■ **WHAT YOU HAVE TO DO**: Reproduce the stretch of the fraud-prevention passage from "According to the 2008 Report to" through "than $1 million.", word for word.
--- PASSAGE ---
Benjamin Franklin said “an ounce of prevention is worth a pound of cure.”  This statement is especially true in health care and health care professionals agree preventing illness is more effective, and more cost efficient, than treating illness.  The same idea is true when it comes to fraud and occupational abuse—prevention is key.

According to the 2008 Report to the Nation on Occupational Fraud and Abuse prepared by the Association of Certified Fraud Examiners (the “2008 Report”), organizations in the United States lose an estimated $994 billion annually to fraud.  This figure represents approximately 7 percent of the total revenue generated annually by U.S. companies.  In addition, according to the 2008 Report, the typical fraud scheme went on for two years before the organization caught it and resulted in a median loss of $175,000.  More disturbingly, more than one-quarter of frauds resulted in losses greater than $1 million.

The frauds and related fraud losses in the 2008 Report happened despite increased focus on antifraud controls.  The Sarbanes-Oxley Act of 2002 and the Statement on Auditing Standards 99, with its mandated consideration of fraud in financial statement audits not only raised awareness but also brought in new antifraud requirements, but still, fraud continues.  In addition, occupational frauds are still more likely to be detected by a tip than by audits, internal controls or any other means.
--- DATA FOR ANALYSIS ---
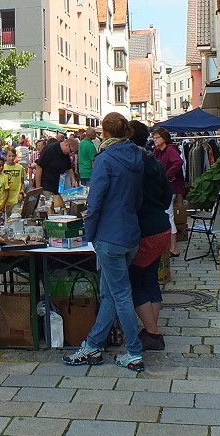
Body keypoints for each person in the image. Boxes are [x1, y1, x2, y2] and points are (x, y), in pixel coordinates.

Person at [63, 112, 146, 372]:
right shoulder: (137, 156)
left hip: (110, 235)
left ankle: (133, 352)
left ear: (105, 133)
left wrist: (89, 231)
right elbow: (138, 198)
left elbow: (95, 201)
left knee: (120, 294)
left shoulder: (106, 158)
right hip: (130, 232)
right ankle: (94, 344)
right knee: (110, 293)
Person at [127, 120, 173, 351]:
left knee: (134, 281)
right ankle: (152, 330)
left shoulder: (133, 163)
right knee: (150, 279)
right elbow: (167, 196)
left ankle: (153, 333)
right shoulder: (153, 159)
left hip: (145, 230)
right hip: (161, 227)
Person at [151, 128, 187, 256]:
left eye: (157, 138)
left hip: (169, 188)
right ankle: (170, 246)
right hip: (164, 188)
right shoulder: (158, 151)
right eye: (153, 138)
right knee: (167, 214)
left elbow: (178, 162)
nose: (154, 140)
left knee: (168, 214)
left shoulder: (170, 149)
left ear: (164, 138)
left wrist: (166, 176)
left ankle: (173, 247)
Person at [1, 147, 24, 215]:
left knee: (15, 218)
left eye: (13, 156)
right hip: (5, 199)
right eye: (9, 156)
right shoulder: (2, 168)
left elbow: (22, 183)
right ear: (6, 156)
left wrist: (21, 193)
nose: (11, 158)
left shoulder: (20, 168)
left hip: (16, 198)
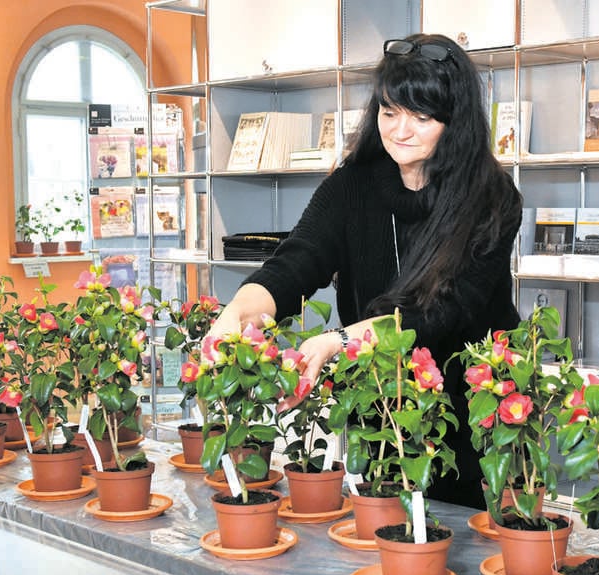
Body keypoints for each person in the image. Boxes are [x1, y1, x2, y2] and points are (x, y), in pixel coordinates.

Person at [207, 33, 522, 509]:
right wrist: (237, 314)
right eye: (390, 111)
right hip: (380, 403)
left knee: (463, 552)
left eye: (421, 117)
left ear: (454, 123)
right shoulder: (353, 182)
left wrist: (340, 340)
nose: (400, 130)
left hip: (472, 412)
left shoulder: (492, 199)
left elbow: (437, 314)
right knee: (386, 534)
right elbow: (296, 260)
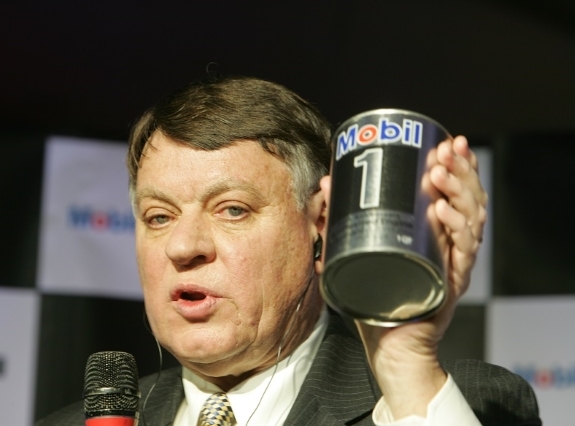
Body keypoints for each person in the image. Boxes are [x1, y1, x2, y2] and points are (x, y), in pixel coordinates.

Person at [37, 75, 541, 425]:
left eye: (232, 209)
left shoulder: (455, 402)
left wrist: (403, 366)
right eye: (159, 217)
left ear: (320, 225)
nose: (183, 247)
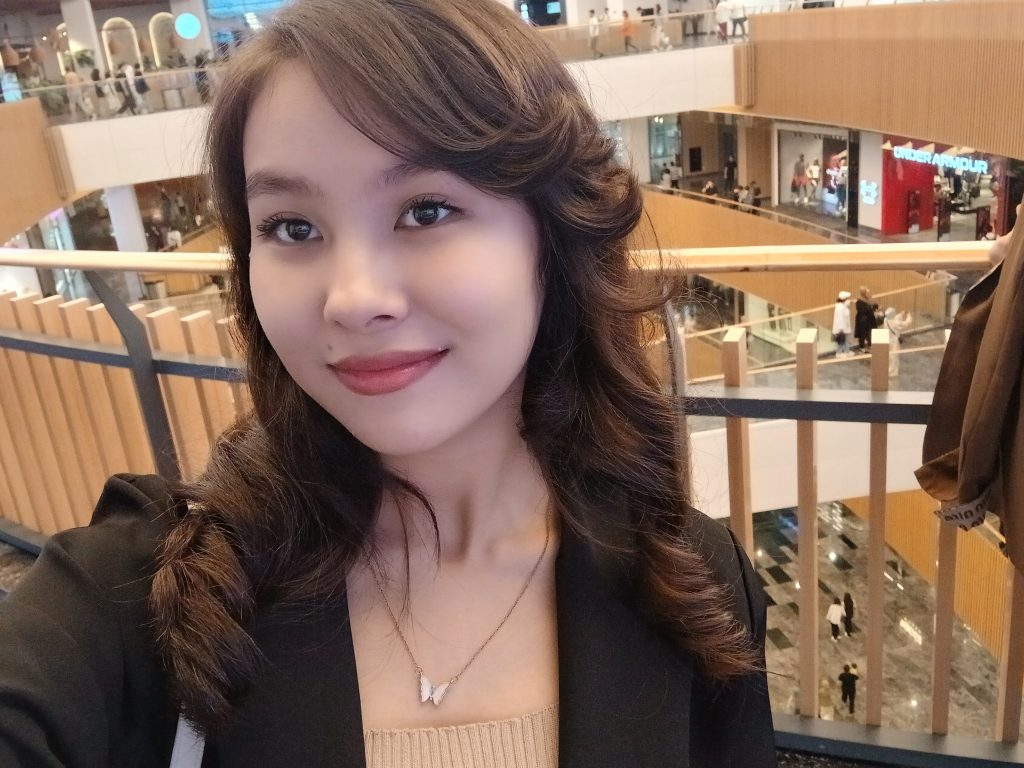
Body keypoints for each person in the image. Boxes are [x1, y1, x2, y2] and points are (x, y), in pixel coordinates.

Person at [0, 0, 775, 765]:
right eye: (293, 227)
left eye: (426, 209)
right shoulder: (134, 598)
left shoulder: (691, 585)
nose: (353, 298)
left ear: (553, 234)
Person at [883, 306, 913, 377]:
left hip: (887, 339)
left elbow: (895, 317)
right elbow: (906, 323)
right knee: (894, 356)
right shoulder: (895, 323)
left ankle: (889, 369)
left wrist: (902, 313)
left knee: (889, 355)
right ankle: (892, 371)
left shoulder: (886, 319)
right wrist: (909, 315)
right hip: (894, 340)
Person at [854, 286, 878, 352]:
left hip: (868, 321)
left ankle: (870, 345)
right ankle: (862, 347)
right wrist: (872, 309)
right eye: (867, 292)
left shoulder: (868, 300)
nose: (869, 293)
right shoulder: (859, 302)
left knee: (869, 333)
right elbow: (863, 311)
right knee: (863, 334)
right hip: (863, 321)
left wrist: (875, 307)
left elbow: (873, 306)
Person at [832, 290, 852, 357]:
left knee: (845, 340)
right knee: (841, 340)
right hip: (841, 328)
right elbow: (840, 319)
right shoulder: (840, 308)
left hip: (844, 326)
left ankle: (847, 351)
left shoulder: (842, 306)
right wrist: (841, 329)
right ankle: (839, 353)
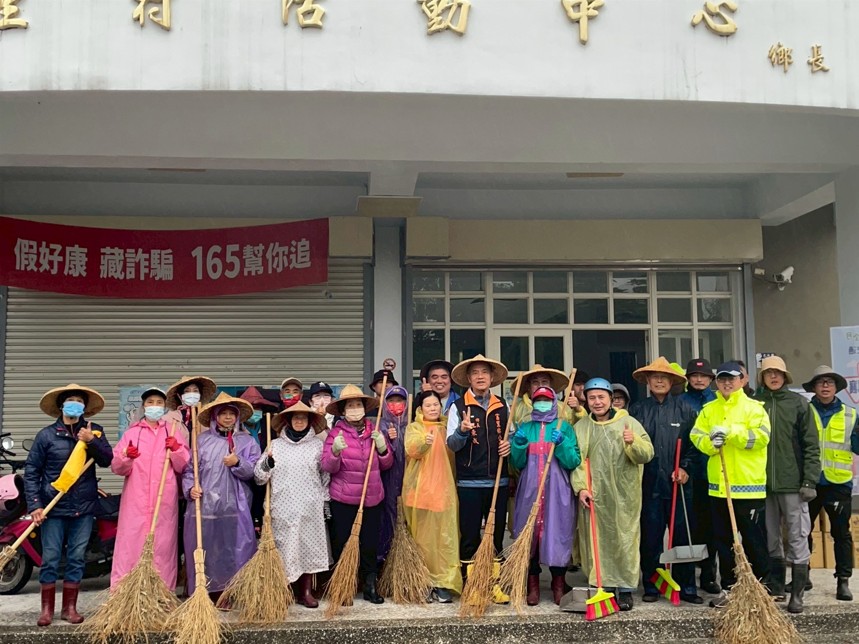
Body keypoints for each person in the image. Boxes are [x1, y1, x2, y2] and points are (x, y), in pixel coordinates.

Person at [25, 384, 113, 627]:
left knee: (76, 557)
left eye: (79, 400)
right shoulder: (46, 435)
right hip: (53, 507)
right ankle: (46, 610)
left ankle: (69, 609)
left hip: (83, 507)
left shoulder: (94, 431)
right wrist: (35, 505)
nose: (75, 404)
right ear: (61, 405)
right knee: (51, 558)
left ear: (84, 407)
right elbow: (32, 471)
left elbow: (107, 460)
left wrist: (91, 442)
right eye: (70, 400)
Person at [690, 362, 771, 608]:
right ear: (717, 382)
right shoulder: (709, 409)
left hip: (748, 486)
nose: (727, 383)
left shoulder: (755, 408)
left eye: (732, 379)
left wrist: (731, 433)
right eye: (723, 379)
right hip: (719, 488)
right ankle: (728, 589)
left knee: (754, 541)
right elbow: (696, 436)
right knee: (723, 542)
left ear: (742, 381)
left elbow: (761, 438)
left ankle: (761, 589)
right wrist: (711, 444)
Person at [572, 378, 654, 612]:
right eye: (592, 398)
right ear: (586, 401)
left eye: (601, 397)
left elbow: (647, 453)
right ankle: (603, 585)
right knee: (597, 539)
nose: (597, 402)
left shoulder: (629, 423)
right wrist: (581, 487)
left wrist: (633, 442)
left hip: (625, 494)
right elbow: (577, 461)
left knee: (625, 538)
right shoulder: (582, 427)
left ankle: (625, 589)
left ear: (610, 399)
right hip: (594, 494)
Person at [629, 357, 701, 604]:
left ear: (671, 382)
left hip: (678, 485)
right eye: (654, 377)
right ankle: (652, 584)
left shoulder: (686, 410)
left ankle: (686, 586)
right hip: (648, 484)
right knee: (650, 537)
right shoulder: (637, 410)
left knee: (682, 536)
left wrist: (684, 468)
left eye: (664, 377)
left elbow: (694, 446)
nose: (659, 381)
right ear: (648, 381)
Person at [752, 356, 819, 613]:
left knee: (797, 536)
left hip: (793, 484)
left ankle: (798, 593)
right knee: (771, 538)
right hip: (763, 484)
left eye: (778, 373)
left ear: (785, 376)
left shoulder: (798, 404)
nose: (773, 376)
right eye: (768, 373)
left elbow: (811, 445)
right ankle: (776, 587)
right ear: (762, 377)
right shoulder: (755, 404)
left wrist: (809, 480)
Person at [182, 392, 261, 602]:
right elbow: (189, 470)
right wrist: (190, 488)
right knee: (206, 548)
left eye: (231, 414)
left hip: (236, 506)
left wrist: (238, 462)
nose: (227, 417)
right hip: (205, 506)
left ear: (237, 417)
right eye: (223, 413)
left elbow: (254, 471)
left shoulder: (247, 442)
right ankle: (204, 591)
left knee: (233, 549)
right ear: (215, 416)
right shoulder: (201, 441)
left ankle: (229, 591)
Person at [112, 387, 191, 596]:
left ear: (164, 407)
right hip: (135, 501)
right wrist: (126, 457)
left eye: (158, 402)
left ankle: (161, 595)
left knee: (163, 547)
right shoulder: (132, 433)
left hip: (164, 500)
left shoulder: (172, 431)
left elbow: (183, 465)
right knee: (131, 546)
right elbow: (117, 467)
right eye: (150, 402)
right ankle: (126, 594)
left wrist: (177, 449)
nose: (154, 406)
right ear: (143, 406)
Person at [446, 354, 511, 603]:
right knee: (470, 536)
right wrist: (462, 431)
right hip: (469, 483)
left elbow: (512, 436)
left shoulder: (503, 405)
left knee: (495, 535)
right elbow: (451, 444)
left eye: (485, 372)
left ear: (492, 377)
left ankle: (493, 584)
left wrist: (509, 446)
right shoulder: (458, 406)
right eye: (475, 373)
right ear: (469, 378)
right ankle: (472, 586)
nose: (480, 376)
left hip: (498, 481)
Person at [321, 384, 393, 604]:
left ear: (364, 408)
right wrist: (335, 452)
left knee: (370, 544)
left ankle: (370, 585)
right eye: (350, 406)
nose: (354, 409)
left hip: (372, 498)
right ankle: (344, 585)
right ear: (343, 411)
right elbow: (327, 466)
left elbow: (387, 464)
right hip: (344, 499)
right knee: (343, 543)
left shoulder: (375, 430)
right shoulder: (336, 433)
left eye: (358, 405)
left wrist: (383, 448)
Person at [254, 401, 330, 608]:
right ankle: (285, 590)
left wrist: (324, 501)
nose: (299, 421)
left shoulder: (317, 446)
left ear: (309, 421)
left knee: (307, 547)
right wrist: (268, 464)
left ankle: (305, 591)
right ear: (288, 421)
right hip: (283, 506)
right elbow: (259, 477)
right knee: (285, 548)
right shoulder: (275, 445)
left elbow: (325, 476)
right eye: (295, 417)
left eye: (303, 418)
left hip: (309, 506)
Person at [509, 387, 581, 605]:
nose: (542, 403)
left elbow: (573, 461)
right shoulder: (525, 427)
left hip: (557, 490)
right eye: (538, 400)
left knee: (558, 533)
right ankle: (532, 586)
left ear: (554, 402)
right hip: (530, 490)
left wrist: (562, 443)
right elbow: (517, 463)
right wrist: (518, 445)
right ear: (532, 403)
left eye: (546, 400)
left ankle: (558, 583)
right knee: (528, 535)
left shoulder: (564, 427)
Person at [803, 365, 859, 602]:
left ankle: (843, 581)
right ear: (814, 387)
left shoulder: (851, 414)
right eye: (820, 382)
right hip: (809, 481)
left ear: (837, 387)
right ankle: (802, 576)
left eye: (830, 382)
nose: (825, 386)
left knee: (841, 533)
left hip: (838, 483)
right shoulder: (804, 411)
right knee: (802, 532)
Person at [402, 391, 462, 603]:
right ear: (420, 408)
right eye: (428, 405)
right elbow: (412, 450)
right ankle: (422, 581)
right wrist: (424, 443)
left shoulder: (447, 427)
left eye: (436, 404)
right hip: (420, 492)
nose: (433, 408)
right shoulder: (415, 428)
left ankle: (443, 583)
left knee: (444, 539)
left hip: (444, 491)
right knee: (422, 540)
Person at [679, 358, 720, 595]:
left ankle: (708, 574)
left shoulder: (718, 401)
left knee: (711, 528)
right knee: (689, 527)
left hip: (712, 472)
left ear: (711, 379)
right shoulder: (680, 402)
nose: (699, 379)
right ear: (688, 378)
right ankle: (686, 578)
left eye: (703, 376)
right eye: (694, 375)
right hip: (688, 473)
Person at [239, 386, 281, 532]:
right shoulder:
---
■ **RESPONSE TO THE TASK**:
According to the 2008 Report to the Nation on Occupational Fraud and Abuse prepared by the Association of Certified Fraud Examiners (the “2008 Report”), organizations in the United States lose an estimated $994 billion annually to fraud.  This figure represents approximately 7 percent of the total revenue generated annually by U.S. companies.  In addition, according to the 2008 Report, the typical fraud scheme went on for two years before the organization caught it and resulted in a median loss of $175,000.  More disturbingly, more than one-quarter of frauds resulted in losses greater than $1 million.